REQUEST
Answer these questions from the text about Americans for Community and Faith-Centered Enterprise:
(a) Which organization was Michael Joyce heading when he founded the group?
(b) On what date did Joyce open Americans for Community and Faith-Centered Enterprise?
(c) On which street was its office?

TEXT
════════════════
About
Founded in 2001 by then-Bradley Foundation head Michael Joyce at the behest of Karl Rove, George W. Bush's personal adviser, Americans for Community and Faith-Centered Enterprise (together with its sister organization, the Foundation for Community and Faith-Centered Enterprise) was created to push for the president's faith-based initiatives.
According to a June 25, 2001 Washington Post article, "Michael S. Joyce, a proponent of school choice who has been developing the intellectual framework for faith-based efforts for 12 years, said Bush asked him at a Rose Garden ceremony May 10, 'Did Karl call you yet?' Joyce said Karl Rove, Bush's senior adviser, phoned later that day and asked Joyce 'to undertake a private initiative to help get this legislation through. Joyce said that he insisted on independence from the White House and that the specifics were left up to him. On June 1, Joyce opened Americans for Community and Faith-Centered Enterprise with a stable of consultants and lobbyists and an office on Pennsylvania Avenue. ... 'For a lot of people, this conjures images of serpent-handlers and speaking in tongues,' Joyce said. 'We're busy convincing centrist Democrats that allowing equal access to public resources is not establishing a religion.'" (1)
════════════════
AVAILABLE DATA

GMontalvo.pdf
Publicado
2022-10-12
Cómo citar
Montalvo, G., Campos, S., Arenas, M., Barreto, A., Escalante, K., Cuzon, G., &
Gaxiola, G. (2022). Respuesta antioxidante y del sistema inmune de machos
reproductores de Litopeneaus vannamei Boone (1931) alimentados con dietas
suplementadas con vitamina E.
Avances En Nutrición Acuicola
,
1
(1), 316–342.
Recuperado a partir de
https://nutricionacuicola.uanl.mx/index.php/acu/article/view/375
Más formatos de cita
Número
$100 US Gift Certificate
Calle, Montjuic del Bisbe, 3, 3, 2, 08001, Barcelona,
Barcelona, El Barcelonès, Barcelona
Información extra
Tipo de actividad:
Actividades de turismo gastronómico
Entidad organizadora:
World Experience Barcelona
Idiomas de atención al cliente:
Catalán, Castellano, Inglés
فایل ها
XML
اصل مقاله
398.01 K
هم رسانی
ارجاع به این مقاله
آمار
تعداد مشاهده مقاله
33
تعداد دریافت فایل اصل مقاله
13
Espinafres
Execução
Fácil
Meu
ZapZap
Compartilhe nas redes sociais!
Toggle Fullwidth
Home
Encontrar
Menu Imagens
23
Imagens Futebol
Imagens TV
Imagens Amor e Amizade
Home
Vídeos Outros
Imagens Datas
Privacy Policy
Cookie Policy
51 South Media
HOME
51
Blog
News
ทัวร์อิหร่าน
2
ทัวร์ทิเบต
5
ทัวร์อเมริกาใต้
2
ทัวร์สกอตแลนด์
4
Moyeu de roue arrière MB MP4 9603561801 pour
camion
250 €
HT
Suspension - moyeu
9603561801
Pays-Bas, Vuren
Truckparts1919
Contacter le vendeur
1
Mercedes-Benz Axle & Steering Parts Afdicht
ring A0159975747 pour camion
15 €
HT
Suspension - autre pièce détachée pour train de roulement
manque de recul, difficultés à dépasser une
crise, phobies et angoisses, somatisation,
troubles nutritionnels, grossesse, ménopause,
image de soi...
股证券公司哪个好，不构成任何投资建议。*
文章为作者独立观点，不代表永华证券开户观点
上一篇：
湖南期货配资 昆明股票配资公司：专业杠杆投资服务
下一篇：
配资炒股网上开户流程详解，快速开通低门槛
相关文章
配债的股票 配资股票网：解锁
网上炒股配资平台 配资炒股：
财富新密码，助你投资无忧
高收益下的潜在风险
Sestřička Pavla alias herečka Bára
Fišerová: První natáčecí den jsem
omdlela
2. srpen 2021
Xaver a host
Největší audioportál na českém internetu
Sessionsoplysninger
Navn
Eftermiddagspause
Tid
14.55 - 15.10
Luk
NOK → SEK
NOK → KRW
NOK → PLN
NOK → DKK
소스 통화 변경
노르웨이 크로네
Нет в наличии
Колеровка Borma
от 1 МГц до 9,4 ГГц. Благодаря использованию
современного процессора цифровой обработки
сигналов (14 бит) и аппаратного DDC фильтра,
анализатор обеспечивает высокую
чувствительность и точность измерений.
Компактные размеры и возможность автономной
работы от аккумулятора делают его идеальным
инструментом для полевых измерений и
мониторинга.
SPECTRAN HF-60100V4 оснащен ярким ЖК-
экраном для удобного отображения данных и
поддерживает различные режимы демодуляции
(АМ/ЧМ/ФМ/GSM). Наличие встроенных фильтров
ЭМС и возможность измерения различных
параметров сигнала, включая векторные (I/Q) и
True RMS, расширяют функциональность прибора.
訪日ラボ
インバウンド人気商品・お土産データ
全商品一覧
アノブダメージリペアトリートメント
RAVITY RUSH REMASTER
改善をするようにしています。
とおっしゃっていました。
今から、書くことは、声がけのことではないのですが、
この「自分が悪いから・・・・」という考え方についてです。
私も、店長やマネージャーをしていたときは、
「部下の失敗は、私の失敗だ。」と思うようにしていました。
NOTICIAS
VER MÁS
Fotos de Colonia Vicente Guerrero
════════════════
WRITTEN RESPONSE
(a) The Bradley Foundation
(b) June 1
(c) Pennsylvania Avenue